OBJECTIVE: Return every line in the items below that includes the word "Transcribed".

Begin ENTRIES PROVIDED

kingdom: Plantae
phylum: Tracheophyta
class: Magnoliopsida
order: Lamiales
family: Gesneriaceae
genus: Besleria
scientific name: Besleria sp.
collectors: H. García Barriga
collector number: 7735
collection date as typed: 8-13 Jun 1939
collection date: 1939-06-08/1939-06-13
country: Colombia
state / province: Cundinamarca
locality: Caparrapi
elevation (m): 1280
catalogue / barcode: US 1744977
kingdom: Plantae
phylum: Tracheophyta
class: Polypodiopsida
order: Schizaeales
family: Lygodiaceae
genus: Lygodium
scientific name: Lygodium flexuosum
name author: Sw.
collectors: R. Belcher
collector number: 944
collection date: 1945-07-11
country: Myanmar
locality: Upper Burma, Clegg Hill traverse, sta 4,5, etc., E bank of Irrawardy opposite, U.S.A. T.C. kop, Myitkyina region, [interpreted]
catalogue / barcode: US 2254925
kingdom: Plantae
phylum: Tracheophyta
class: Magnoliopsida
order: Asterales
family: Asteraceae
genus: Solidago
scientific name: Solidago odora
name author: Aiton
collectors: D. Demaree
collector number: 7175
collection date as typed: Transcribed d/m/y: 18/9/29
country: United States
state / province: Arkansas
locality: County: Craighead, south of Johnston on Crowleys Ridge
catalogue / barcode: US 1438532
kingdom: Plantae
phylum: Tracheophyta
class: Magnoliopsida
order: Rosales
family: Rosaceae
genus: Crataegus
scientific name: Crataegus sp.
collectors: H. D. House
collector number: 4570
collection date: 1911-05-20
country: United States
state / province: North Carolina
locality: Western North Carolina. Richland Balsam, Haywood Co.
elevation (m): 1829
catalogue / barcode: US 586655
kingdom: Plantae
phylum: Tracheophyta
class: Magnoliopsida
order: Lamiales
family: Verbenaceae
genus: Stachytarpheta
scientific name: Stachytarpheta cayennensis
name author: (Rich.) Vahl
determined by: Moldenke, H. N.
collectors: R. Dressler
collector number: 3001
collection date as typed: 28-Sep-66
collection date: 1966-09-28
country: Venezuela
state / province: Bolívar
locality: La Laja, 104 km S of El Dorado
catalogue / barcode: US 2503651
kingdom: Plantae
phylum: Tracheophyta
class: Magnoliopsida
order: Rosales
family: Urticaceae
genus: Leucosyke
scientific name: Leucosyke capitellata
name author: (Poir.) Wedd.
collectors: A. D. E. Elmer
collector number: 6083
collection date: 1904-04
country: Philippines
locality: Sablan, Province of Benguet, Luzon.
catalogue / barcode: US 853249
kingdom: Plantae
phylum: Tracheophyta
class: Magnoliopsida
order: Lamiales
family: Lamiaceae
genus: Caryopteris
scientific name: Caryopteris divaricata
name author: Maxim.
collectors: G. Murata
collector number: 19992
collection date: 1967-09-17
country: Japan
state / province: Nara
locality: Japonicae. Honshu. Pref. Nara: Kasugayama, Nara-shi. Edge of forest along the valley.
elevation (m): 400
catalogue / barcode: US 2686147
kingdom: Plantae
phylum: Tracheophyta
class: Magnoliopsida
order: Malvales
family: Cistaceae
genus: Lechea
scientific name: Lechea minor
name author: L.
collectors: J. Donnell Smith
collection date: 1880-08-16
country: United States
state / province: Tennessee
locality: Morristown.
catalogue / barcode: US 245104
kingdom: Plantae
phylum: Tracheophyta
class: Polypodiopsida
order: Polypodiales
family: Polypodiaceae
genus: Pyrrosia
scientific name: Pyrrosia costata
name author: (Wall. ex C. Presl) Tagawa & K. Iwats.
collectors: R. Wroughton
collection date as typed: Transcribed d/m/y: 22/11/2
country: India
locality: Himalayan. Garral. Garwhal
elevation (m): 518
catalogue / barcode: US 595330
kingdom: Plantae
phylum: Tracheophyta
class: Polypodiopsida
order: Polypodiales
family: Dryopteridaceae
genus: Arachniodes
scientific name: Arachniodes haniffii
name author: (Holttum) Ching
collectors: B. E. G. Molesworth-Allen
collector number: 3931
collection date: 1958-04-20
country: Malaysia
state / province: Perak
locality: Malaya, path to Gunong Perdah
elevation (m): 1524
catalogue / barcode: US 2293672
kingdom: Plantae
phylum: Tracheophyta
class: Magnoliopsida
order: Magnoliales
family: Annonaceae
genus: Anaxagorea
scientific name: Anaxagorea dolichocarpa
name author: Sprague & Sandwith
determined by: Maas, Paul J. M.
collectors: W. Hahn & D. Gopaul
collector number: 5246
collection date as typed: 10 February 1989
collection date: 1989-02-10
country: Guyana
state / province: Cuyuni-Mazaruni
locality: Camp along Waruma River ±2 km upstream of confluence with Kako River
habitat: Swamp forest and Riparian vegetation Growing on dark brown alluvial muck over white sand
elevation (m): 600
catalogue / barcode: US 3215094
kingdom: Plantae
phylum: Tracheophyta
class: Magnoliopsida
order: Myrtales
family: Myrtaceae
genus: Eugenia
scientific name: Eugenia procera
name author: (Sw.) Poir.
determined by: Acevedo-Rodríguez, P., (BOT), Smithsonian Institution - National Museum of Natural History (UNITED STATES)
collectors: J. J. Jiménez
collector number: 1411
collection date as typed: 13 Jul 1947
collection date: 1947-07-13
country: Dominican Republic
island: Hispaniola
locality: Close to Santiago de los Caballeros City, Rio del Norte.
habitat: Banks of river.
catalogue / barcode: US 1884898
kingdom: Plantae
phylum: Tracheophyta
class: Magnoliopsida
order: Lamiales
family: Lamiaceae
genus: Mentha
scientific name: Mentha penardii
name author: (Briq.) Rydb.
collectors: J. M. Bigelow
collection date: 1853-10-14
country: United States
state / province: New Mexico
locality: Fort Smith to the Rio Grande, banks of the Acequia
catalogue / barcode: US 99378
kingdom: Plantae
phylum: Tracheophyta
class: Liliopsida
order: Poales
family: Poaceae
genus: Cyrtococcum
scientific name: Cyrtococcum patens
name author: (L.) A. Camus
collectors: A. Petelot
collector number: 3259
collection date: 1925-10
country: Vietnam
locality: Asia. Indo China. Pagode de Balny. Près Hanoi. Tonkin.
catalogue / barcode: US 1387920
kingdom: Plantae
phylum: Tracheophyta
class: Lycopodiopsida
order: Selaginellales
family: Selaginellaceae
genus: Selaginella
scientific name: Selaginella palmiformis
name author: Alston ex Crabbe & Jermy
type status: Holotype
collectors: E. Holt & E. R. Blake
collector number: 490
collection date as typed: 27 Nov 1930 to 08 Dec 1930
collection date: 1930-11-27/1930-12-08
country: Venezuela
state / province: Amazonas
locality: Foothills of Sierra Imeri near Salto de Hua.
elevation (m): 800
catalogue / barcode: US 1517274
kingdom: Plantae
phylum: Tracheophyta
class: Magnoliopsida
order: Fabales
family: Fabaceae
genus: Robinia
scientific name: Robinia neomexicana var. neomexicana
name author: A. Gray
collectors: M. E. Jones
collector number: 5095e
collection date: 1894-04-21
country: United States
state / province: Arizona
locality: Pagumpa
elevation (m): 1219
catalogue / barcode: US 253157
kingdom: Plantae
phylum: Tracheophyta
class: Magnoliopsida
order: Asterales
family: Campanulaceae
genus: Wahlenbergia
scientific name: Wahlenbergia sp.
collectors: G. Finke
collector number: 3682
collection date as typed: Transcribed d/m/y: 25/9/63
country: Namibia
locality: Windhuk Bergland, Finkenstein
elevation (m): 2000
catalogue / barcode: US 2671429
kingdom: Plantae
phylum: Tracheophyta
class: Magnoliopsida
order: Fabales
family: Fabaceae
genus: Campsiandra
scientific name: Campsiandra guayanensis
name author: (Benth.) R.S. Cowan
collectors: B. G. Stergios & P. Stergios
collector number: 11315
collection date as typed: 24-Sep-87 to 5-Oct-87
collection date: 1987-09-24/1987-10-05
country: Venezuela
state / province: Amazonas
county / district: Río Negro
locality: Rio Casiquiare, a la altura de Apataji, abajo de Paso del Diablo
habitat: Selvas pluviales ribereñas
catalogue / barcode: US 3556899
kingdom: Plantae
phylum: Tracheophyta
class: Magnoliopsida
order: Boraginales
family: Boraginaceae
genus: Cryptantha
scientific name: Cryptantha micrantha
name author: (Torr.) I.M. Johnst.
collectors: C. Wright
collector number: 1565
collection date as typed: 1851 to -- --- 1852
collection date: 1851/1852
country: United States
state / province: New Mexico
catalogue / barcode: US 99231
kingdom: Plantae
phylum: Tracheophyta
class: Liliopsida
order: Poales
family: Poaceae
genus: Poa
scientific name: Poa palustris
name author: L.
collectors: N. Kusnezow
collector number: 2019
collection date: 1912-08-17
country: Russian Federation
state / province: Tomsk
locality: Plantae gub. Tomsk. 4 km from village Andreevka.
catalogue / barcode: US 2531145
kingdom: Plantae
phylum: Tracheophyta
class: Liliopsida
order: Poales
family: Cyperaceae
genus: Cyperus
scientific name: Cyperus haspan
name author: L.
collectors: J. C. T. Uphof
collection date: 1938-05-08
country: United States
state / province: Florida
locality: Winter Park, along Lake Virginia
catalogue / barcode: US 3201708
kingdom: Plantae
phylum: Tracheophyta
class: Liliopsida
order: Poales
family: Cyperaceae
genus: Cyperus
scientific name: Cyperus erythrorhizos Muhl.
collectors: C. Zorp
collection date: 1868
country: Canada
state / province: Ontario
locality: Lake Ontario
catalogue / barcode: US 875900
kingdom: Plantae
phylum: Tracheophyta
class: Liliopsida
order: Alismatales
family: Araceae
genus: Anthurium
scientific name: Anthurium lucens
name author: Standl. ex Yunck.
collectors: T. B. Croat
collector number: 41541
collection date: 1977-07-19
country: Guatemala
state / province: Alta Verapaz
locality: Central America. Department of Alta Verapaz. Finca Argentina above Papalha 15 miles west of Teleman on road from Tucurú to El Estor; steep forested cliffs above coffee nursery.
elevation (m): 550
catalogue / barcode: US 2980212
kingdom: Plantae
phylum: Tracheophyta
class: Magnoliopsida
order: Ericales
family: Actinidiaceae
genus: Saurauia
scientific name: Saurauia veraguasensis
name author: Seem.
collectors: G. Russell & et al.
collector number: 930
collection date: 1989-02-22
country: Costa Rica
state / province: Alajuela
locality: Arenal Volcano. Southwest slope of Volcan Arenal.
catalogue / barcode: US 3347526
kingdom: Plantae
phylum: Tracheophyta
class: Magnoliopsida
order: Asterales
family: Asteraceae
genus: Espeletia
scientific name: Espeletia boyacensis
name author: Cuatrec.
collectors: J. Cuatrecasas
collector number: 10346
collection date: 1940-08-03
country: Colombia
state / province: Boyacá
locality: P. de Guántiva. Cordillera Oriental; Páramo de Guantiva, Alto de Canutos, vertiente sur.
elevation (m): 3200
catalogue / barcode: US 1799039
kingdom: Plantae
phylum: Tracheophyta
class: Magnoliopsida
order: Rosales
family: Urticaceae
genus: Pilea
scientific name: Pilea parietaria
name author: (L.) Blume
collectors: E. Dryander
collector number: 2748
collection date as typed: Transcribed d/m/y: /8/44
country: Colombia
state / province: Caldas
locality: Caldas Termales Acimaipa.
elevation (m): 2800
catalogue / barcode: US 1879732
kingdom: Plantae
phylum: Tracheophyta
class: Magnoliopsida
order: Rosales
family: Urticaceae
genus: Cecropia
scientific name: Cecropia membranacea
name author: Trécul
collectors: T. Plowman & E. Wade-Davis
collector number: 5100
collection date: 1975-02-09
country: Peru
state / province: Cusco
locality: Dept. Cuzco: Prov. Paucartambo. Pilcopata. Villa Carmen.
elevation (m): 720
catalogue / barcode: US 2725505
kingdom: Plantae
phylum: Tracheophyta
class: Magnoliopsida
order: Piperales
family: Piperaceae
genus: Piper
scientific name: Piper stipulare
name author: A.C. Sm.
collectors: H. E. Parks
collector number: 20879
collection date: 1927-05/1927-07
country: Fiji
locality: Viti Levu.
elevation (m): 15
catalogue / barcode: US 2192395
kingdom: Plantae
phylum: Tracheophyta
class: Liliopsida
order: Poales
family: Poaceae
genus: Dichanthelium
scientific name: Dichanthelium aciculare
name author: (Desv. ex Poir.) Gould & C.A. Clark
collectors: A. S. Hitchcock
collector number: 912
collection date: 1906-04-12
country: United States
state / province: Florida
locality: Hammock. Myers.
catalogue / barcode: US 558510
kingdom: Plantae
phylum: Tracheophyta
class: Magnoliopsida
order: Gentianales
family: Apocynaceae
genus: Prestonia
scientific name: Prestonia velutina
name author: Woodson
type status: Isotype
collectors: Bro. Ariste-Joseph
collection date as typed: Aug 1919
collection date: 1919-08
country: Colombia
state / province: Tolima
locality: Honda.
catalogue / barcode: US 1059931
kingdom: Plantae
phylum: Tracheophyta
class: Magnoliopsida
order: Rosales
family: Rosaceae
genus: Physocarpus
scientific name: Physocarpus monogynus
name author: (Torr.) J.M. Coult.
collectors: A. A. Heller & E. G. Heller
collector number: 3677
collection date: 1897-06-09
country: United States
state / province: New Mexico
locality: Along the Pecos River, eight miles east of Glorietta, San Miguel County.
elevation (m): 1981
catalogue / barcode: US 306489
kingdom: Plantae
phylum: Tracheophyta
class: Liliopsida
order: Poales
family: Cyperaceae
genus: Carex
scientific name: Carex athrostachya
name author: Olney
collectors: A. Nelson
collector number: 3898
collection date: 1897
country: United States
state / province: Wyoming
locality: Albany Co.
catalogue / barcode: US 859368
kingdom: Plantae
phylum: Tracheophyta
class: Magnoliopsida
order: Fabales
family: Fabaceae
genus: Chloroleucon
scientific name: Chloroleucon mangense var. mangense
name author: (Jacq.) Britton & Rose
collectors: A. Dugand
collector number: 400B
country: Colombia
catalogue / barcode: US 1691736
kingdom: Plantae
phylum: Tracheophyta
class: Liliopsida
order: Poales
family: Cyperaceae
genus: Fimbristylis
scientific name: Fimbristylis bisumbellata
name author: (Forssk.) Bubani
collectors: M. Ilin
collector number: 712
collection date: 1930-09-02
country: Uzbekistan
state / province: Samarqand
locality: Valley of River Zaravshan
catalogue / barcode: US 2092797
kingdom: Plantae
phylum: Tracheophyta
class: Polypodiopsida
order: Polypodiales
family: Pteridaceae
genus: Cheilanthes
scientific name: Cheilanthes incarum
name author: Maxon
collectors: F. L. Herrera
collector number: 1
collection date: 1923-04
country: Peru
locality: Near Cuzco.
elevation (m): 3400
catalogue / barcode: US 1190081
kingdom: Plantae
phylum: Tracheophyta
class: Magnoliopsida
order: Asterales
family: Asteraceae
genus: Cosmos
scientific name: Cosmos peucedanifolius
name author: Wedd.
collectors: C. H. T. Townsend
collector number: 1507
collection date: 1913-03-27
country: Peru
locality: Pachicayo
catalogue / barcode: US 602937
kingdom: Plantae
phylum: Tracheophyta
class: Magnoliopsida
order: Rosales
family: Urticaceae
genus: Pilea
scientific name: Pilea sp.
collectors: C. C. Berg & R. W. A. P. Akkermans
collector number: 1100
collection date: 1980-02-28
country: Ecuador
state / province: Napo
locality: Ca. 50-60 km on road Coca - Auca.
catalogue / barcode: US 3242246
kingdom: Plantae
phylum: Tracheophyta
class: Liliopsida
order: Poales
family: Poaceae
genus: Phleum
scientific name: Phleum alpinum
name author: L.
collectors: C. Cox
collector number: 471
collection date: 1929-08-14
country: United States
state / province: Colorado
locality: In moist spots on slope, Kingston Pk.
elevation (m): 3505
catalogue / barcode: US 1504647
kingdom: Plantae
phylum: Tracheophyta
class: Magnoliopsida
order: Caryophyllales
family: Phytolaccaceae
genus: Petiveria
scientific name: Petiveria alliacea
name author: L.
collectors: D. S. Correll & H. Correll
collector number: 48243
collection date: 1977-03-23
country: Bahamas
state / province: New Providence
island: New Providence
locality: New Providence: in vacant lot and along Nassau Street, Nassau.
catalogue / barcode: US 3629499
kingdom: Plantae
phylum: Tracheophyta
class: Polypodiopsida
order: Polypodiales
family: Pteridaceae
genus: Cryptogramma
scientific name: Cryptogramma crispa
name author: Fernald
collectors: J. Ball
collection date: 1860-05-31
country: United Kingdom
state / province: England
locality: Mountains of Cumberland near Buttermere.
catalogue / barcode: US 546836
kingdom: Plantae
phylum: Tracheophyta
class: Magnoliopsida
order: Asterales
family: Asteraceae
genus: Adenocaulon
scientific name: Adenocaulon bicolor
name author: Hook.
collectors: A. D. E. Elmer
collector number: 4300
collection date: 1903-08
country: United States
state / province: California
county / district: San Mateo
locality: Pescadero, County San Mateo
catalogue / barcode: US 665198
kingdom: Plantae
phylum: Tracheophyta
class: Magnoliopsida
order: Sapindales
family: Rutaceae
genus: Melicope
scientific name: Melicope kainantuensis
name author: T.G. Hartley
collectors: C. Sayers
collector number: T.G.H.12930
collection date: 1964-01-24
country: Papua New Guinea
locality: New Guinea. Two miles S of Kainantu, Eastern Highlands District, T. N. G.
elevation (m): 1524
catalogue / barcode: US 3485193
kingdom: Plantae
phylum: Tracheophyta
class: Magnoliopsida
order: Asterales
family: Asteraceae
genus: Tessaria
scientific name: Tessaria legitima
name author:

End ENTRIES PROVIDED

PROBLEM SOLUTION:
collection date as typed: Transcribed d/m/y: 18/9/29
collection date as typed: Transcribed d/m/y: 22/11/2
collection date as typed: Transcribed d/m/y: 25/9/63
collection date as typed: Transcribed d/m/y: /8/44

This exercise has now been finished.